▸ Task to complete
Return the run of lines below that opens with the line containing "A reviewer's note" and closes with the line containing "Picture 2: One", keeping each one exact.

[Dataset records]

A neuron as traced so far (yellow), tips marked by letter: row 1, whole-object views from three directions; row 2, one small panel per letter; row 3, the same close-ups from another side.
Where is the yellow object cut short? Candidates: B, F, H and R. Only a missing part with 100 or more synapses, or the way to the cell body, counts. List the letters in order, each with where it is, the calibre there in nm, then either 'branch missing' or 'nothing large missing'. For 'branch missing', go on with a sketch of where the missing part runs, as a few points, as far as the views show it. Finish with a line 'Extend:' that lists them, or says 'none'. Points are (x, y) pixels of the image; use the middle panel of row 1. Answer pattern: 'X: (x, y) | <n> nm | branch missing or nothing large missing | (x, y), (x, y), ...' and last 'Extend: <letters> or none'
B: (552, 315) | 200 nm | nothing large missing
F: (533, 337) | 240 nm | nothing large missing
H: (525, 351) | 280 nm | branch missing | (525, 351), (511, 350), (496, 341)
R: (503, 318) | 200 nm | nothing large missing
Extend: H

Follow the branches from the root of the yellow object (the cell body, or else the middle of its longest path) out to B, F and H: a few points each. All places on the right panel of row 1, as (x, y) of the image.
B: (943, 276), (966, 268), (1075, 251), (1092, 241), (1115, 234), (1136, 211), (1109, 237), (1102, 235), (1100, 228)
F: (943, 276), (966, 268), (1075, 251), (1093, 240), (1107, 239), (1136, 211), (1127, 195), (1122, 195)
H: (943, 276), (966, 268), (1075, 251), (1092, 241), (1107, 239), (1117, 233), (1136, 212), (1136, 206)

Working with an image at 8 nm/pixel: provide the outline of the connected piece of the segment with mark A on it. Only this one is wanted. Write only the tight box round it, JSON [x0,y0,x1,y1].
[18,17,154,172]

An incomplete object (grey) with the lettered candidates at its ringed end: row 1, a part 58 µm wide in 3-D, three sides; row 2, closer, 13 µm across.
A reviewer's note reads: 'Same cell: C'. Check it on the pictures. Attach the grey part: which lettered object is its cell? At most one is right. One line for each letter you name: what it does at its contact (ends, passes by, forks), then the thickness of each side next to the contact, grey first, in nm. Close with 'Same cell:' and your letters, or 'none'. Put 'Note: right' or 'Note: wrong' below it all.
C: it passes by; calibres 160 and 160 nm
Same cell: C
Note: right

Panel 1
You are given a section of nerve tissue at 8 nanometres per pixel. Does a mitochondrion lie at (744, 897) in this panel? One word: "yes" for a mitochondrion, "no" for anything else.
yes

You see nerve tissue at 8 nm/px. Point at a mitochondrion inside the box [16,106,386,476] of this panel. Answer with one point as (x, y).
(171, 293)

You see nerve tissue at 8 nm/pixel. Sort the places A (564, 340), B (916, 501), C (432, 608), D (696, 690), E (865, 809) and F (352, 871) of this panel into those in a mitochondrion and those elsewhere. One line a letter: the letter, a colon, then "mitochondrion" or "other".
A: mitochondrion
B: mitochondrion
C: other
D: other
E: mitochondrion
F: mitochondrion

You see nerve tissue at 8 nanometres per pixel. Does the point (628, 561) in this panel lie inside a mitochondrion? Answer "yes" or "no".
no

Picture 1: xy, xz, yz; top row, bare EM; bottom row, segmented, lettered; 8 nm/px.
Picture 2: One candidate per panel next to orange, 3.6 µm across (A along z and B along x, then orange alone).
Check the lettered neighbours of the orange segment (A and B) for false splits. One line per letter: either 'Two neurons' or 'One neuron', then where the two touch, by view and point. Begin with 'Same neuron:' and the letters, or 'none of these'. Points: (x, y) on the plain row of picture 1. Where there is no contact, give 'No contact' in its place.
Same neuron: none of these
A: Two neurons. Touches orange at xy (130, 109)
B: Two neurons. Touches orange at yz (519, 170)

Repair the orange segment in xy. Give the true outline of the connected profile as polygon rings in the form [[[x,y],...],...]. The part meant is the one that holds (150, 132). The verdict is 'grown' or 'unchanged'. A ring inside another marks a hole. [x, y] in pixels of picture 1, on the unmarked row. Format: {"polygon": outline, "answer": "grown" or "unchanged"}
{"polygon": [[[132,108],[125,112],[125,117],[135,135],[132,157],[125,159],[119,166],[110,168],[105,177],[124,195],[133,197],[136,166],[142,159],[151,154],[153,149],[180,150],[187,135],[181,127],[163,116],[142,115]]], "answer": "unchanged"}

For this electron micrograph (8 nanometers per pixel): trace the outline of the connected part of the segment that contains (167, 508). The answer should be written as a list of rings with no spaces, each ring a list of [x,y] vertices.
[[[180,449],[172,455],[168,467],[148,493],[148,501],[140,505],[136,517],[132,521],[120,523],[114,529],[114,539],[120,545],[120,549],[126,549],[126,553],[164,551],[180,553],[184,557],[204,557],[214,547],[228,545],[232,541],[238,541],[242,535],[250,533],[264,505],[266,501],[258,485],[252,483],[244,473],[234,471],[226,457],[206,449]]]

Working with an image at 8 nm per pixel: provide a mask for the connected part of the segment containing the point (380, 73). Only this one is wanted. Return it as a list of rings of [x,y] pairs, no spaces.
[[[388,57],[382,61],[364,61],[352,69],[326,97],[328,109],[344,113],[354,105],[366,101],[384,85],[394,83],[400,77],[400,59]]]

▸ Finished exercise
A reviewer's note reads: 'Same cell: C'. Check it on the pictures. Attach the grey part: which lettered object is its cell? At most one is right. One line for each letter you name: what it does at its contact (ends, passes by, forks), then the thickness of each side next to the contact, grey first, in nm. Close with 'Same cell:' and your letters, or 'none'. Put 'Note: right' or 'Note: wrong' below it all.
C: it passes by; calibres 160 and 160 nm
Same cell: C
Note: right

Panel 1
You are given a section of nerve tissue at 8 nanometres per pixel. Does a mitochondrion lie at (744, 897) in this panel? One word: "yes" for a mitochondrion, "no" for anything else.
yes

You see nerve tissue at 8 nm/px. Point at a mitochondrion inside the box [16,106,386,476] of this panel. Answer with one point as (x, y).
(171, 293)

You see nerve tissue at 8 nm/pixel. Sort the places A (564, 340), B (916, 501), C (432, 608), D (696, 690), E (865, 809) and F (352, 871) of this panel into those in a mitochondrion and those elsewhere. One line a letter: the letter, a colon, then "mitochondrion" or "other".
A: mitochondrion
B: mitochondrion
C: other
D: other
E: mitochondrion
F: mitochondrion

You see nerve tissue at 8 nanometres per pixel. Does the point (628, 561) in this panel lie inside a mitochondrion? Answer "yes" or "no".
no

Picture 1: xy, xz, yz; top row, bare EM; bottom row, segmented, lettered; 8 nm/px.
Picture 2: One candidate per panel next to orange, 3.6 µm across (A along z and B along x, then orange alone).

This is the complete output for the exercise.